As far as attribution goes, links to Iranian actors are based on the presence of Persian artifacts, intriguing themes, and tactical similarities with previous campaigns, including TortoiseShell, which leveraged malicious Excel documents to distribute IMAPLoader using AppDomainManager injection.
Attackers choosing GitHub as a dead drop resolver is also not without precedent. In late 2022, SecureWorks (now part of Sophos) detailed a campaign conducted by a sub-group of the Iranian nation-state group called Nemesis Kitten, which used GitHub as a conduit to distribute a backdoor called Drokbak.
The matter has been further complicated by the adoption of artificial intelligence (AI) tools by adversaries, making it harder for defenders to distinguish one actor from another.
“The threat actor’s reliance on commoditized infrastructure (GitHub, Google Drive, and Telegram) hinders traditional infrastructure-based tracking, but paradoxically exposes useful metadata and poses other operational security challenges for the threat actor,” Harfanglaub said.
The development comes weeks after UK-based Iranian activist and independent cyber espionage investigator Nariman Gharib revealed details of a phishing link (“whatsapp-meeting.dkdns”).[.]org”) which is distributed via WhatsApp and captures victims’ credentials by displaying a fake WhatsApp web login page.
“The page polls the attacker’s server via /api/p/{victim_id}/ every second,” Gharib said. “This allows the attacker to send a live QR code directly to the victim from their own WhatsApp Web session. When the target scans it from their phone, thinking they are joining a ‘meeting,’ they are actually authenticating to the attacker’s browser session. The attacker gets full access to the victim’s WhatsApp account.”
The phishing page is also designed to request browser permissions to access the device camera, microphone, and geolocation, effectively turning it into a surveillance kit that can capture victims’ photos, audio, and current whereabouts.
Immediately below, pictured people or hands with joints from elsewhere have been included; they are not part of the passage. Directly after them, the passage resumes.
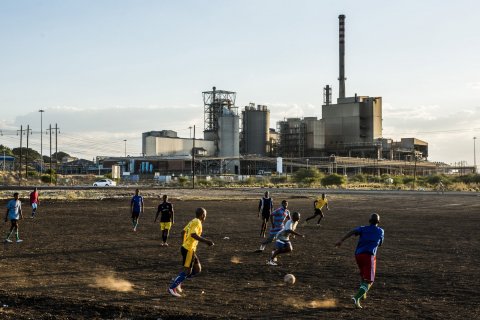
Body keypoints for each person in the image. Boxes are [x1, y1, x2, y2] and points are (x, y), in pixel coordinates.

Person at [335, 213, 384, 309]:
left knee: (363, 275)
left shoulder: (363, 228)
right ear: (378, 222)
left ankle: (363, 294)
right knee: (369, 281)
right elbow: (380, 244)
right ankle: (356, 297)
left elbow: (352, 231)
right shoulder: (381, 231)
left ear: (369, 221)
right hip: (369, 256)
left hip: (358, 255)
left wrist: (341, 240)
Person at [168, 207, 214, 297]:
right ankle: (172, 287)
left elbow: (183, 232)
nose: (205, 217)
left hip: (188, 248)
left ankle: (177, 280)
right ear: (202, 215)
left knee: (197, 269)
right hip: (189, 249)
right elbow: (193, 234)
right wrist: (207, 241)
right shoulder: (197, 222)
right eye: (205, 216)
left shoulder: (193, 221)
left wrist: (183, 243)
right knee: (188, 271)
At present it is not known who is behind this campaign, or what was the motivation behind it.
TechCrunch’s Zack Whittaker, who uncovered more details about the activity, said it also aims to steal Gmail credentials by presenting a fake Gmail login page that collects the victim’s password and two-factor authentication (2FA) code. Around 50 persons have been found affected. This includes ordinary people, academics, government officials, business leaders and other senior figures from the Kurdish community.
These findings also come after a major leak by Iranian hacking group Charming Kitten, which exposed its inner workings, organizational structure and key personnel involved. The leak also highlights a surveillance platform called Kaashef (aka Discoverer or Revealer) to track Iranian citizens and foreign nationals by aggregating data collected by various departments linked to the Islamic Revolutionary Guard Corps (IRGC).
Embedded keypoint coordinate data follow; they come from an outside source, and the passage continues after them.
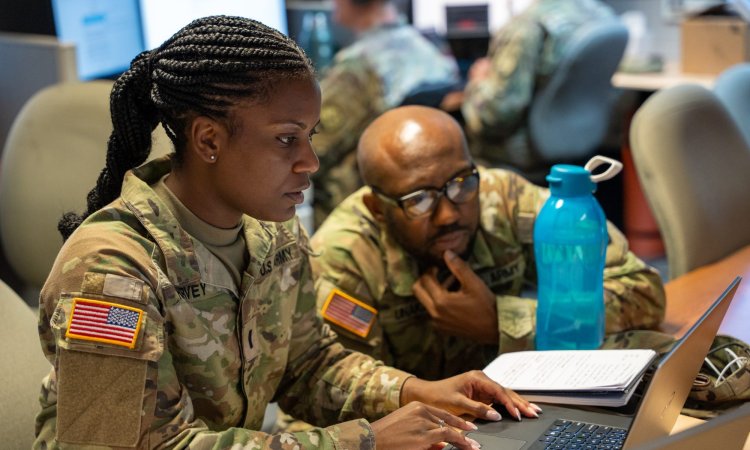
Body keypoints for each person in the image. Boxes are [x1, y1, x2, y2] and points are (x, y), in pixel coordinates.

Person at [33, 16, 539, 449]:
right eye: (286, 139)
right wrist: (364, 440)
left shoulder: (270, 233)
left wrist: (414, 392)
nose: (311, 162)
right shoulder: (108, 270)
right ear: (209, 138)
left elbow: (309, 365)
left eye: (310, 136)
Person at [310, 105, 666, 380]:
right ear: (378, 209)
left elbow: (643, 292)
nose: (449, 213)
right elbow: (338, 389)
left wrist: (502, 320)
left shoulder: (505, 200)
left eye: (461, 181)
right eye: (419, 199)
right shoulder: (344, 256)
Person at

In October 2025, Gharib also provided a database of 1,051 individuals who had enrolled in various training programs offered by Ravin Academy, a cybersecurity school founded by two operatives from Iran’s Ministry of Intelligence and Security (MOIS), Seyed Mojtaba Mostafavi and Farzin Karimi. The entity was approved by the US Treasury Department in October 2022 to support and enable the operations of MOIS.
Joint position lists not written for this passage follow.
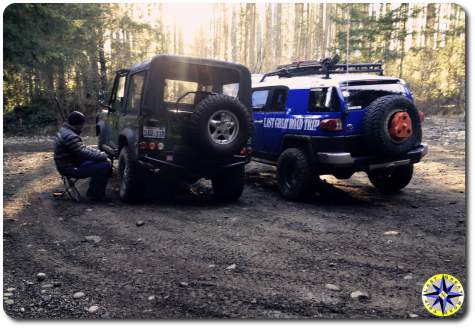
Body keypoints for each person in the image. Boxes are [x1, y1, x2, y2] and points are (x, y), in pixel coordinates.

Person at [54, 111, 112, 201]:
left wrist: (99, 153)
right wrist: (102, 155)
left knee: (103, 161)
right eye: (82, 124)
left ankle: (94, 191)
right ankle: (95, 195)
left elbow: (83, 148)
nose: (83, 127)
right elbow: (83, 153)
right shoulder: (70, 136)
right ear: (78, 124)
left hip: (69, 163)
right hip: (70, 168)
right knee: (105, 165)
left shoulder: (65, 131)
This includes assisting MOIS in information security training, threat hunting, cyber security, red teaming, digital forensics, malware analysis, security auditing, penetration testing, network defense, incident response, vulnerability analysis, mobile penetration testing, reverse engineering and security research.
“The model allows MOIS to outsource initial recruitment and investigation while maintaining operational control through a direct relationship with the intelligence service of the founders,” Gharib said. “This dual-purpose structure enables MOIS to develop human capital for cyber operations while maintaining a layer of separation from direct government responsibility.”